Eddie Jenkins

Personal information
- Full name: Edwin Jonathan Jenkins
- Date of birth: 16 July 1909
- Place of birth: Cardiff, Wales
- Date of death: 5 August 2005 (aged 96)
- Place of death: Cardiff, Wales
- Position: Wing half

Senior career*
- Years: Team / Apps / (Gls)
- 1930–1934: Cardiff City / 77 / (0)
- 1934–1935: Bristol City
- 1935–????: Newport County

= Eddie Jenkins (footballer, born 1909) =

Welsh footballer

Edwin Jonathan Jenkins (16 July 1909 – 5 August 2005) was a Welsh professional footballer. He began his professional career with Cardiff City, making his debut for the club in February 1930. After two seasons as a reserve, he featured regularly for the club in the Third Division South between 1932 and 1934, making 87 appearances in all competitions before being released. He later played for Bristol City and Newport County before retiring.

==Early life==
Jenkins was born in Cardiff, where his father worked as a blacksmith in a local steelworks before setting up his own milk business. Jenkins attended Howard Gardens School but left school at the age of 14 to work for his father.

==Career==
Jenkins worked as a milkman while playing local amateur football for Splott Labour Amateurs and Cardiff East when he was spotted by coaches at Cardiff City.
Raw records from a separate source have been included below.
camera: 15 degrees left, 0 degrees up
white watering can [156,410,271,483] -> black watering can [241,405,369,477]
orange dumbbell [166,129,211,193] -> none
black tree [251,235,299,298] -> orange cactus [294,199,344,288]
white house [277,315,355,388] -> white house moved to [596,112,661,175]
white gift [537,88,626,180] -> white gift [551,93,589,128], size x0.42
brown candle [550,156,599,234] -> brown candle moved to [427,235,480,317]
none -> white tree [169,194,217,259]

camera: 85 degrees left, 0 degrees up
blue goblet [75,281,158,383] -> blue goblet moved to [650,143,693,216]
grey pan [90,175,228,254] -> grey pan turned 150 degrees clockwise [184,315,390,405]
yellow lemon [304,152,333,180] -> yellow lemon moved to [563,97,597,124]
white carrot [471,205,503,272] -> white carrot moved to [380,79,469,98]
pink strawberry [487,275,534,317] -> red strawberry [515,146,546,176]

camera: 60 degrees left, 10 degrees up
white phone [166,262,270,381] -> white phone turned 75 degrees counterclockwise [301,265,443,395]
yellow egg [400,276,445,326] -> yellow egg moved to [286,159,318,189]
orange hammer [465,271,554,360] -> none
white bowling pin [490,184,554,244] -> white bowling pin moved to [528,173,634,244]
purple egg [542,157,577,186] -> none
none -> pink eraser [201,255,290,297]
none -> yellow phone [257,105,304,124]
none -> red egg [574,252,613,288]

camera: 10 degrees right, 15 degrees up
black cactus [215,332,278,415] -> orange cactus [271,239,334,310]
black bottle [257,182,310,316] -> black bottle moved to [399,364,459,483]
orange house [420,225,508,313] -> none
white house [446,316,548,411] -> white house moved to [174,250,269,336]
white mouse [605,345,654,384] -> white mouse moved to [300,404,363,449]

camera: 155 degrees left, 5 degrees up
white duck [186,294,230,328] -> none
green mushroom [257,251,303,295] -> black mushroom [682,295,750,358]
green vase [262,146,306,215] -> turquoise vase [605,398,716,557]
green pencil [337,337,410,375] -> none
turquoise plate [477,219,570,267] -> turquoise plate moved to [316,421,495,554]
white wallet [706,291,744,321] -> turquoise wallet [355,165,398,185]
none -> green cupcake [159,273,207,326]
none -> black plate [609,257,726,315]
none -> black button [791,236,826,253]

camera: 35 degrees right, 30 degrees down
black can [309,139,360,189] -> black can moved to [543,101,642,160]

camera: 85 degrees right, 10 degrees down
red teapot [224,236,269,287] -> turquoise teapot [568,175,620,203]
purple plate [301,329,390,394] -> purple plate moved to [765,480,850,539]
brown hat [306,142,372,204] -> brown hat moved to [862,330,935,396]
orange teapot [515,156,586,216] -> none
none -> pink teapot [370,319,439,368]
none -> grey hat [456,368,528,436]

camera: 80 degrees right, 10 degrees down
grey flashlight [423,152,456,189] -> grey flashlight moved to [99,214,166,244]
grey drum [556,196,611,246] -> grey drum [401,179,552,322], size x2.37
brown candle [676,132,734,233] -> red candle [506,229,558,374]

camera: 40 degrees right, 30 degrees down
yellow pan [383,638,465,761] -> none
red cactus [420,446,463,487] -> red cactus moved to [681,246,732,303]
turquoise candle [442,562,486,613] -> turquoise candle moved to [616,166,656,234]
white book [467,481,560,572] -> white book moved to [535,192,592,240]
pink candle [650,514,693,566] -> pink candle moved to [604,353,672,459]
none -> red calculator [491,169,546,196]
He was invited to a trial and joined the club in 1930, making his professional debut on 4 February 1930 in a 2–1 defeat to Bradford City in the Second Division. He made seven further league appearances for the club at the end of the 1930–31 season in place of club captain Fred Keenor, who would leave the club soon after to join Crewe Alexandra, as Cardiff suffered relegation to the Third Division South. After a second season as a reserve player, serving as backup to the more experienced Jack Galbraith and making just five appearances, he eventually established himself in the first team at the start of the 1932–33 season after displacing William Roberts.

The club struggled in the Third Division South, finishing 19th in 1933 followed by a bottom-placed finish in 1934, and Jenkins was one of several players released by new manager Ben Watts-Jones in an attempt to reverse the club's fortunes. Following his release, Jenkins was offered a contract with Tottenham Hotspur but rejected the move as he felt "there were better prospects in the milk business." However, Jenkins returned to professional football the following season, joining Bristol City where he spent one season. He later moved to Newport County where he finished his professional career.

==Later life==
Following the outbreak of World War II, Jenkins served in the Far East and North Africa with the Royal Navy, where he was awarded the Africa Star. On his return to Britain after the war, he joined his father's milk company and became a Freemason. He also became a qualified referee. He later wrote a book on Splott in Cardiff, the area of the city that he grew up, entitled The Splott I Remember. He died on 5 August 2005 at the age of 96 in Cardiff. At the time of his death, he was the oldest surviving former Cardiff City player.